• **ASSIGNMENT**
Scan the entries that follow for the word "Counties", then report every line in which it appears.

• **RECORDS SUPPLIED**
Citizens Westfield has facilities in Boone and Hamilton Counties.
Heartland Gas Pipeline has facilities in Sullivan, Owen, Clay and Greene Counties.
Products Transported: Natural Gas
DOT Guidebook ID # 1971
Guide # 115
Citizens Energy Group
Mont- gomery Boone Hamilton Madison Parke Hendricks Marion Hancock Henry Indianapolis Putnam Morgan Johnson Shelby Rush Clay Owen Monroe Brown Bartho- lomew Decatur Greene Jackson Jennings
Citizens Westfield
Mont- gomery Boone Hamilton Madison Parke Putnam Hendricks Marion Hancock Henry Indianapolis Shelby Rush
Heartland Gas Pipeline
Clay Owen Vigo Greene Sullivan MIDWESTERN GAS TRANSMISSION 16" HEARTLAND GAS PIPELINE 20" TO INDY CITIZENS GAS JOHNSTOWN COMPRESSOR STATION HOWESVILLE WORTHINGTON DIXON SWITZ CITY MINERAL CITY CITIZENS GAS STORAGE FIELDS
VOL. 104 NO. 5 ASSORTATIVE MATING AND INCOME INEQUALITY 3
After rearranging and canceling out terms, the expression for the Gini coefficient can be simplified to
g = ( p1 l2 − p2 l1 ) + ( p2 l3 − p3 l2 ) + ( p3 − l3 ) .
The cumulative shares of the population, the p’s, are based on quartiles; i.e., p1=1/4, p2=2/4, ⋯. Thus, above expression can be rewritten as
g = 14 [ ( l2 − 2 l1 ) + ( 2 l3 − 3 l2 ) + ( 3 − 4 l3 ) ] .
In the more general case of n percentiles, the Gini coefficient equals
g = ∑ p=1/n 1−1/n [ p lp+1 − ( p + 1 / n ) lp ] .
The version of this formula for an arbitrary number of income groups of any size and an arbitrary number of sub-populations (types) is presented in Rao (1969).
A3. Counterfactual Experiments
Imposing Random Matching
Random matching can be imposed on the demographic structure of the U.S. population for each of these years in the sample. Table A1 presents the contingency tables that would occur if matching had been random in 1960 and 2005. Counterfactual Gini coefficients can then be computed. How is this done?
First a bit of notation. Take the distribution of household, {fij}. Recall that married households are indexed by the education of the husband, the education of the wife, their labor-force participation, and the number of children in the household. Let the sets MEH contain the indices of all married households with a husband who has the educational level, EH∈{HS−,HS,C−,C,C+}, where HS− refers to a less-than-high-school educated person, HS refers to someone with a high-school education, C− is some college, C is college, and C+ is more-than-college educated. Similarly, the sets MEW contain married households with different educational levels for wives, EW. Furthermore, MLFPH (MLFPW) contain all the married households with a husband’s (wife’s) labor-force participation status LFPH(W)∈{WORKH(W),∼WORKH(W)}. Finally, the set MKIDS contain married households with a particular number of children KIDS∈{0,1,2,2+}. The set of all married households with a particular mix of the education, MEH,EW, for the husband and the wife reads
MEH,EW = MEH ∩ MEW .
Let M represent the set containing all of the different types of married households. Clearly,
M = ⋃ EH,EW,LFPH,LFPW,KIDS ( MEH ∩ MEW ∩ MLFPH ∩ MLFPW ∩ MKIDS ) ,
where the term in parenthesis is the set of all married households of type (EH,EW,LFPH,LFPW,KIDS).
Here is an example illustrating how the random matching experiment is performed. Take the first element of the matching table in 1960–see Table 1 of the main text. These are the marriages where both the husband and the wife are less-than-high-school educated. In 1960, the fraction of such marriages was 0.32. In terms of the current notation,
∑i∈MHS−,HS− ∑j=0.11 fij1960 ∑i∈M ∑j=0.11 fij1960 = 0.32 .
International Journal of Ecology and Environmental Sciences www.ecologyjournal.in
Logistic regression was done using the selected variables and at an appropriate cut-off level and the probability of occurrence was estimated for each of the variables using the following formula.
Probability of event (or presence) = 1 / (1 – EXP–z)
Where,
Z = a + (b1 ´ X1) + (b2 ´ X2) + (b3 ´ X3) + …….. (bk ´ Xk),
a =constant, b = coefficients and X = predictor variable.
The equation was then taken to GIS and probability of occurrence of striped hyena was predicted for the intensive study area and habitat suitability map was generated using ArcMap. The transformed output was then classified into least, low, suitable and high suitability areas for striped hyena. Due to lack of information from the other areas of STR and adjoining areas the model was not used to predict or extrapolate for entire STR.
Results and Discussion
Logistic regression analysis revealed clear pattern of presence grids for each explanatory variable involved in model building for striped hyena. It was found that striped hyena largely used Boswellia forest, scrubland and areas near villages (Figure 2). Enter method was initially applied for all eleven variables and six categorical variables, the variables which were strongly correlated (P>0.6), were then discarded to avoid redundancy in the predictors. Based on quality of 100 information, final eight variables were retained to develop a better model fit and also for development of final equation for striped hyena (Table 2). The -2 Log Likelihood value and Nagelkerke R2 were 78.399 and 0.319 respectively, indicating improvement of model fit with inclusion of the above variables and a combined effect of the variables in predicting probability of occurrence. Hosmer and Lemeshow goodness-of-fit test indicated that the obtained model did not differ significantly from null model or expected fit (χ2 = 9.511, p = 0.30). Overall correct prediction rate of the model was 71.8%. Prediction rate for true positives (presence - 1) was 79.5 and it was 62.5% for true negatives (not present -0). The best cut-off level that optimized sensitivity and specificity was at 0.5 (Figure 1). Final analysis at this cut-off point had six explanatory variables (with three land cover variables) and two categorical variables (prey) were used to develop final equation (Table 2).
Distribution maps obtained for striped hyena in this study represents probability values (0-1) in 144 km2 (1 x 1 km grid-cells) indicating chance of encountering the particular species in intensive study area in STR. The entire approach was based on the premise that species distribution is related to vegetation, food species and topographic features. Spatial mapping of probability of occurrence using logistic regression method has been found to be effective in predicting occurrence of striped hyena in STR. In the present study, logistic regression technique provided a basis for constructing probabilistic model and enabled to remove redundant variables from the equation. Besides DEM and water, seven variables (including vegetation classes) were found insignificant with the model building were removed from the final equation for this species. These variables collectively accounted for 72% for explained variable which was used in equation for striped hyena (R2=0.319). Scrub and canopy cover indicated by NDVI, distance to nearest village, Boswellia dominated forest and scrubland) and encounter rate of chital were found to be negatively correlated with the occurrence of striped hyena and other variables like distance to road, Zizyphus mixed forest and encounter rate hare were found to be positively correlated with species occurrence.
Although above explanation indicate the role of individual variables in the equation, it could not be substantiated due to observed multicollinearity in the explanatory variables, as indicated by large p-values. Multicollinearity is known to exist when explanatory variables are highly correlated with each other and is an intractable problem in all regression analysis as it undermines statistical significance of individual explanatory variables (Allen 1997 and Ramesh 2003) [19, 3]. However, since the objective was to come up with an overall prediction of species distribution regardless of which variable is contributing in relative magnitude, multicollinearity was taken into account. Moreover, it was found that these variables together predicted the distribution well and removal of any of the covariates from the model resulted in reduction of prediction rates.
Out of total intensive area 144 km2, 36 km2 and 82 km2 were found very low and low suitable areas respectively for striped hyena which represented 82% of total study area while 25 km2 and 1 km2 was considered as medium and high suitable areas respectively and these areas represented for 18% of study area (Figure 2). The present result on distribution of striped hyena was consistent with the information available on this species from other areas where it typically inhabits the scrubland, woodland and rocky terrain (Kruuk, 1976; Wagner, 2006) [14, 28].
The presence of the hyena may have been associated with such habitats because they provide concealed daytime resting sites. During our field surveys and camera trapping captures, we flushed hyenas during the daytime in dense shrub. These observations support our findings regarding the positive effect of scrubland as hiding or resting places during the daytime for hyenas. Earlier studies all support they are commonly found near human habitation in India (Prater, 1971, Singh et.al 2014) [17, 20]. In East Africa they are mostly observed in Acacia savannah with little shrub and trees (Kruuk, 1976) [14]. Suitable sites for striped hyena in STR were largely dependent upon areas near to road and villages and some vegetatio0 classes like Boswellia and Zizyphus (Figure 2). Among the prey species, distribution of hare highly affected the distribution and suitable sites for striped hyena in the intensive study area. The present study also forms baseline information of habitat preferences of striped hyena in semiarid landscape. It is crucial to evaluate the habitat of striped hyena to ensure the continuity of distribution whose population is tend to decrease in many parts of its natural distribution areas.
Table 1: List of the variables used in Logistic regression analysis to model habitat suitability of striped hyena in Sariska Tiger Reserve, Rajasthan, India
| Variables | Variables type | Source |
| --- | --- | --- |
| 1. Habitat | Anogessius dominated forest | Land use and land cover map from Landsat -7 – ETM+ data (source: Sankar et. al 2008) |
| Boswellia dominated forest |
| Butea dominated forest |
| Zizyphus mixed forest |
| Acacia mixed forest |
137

• **ANSWER BOX**
Citizens Westfield has facilities in Boone and Hamilton Counties.
Heartland Gas Pipeline has facilities in Sullivan, Owen, Clay and Greene Counties.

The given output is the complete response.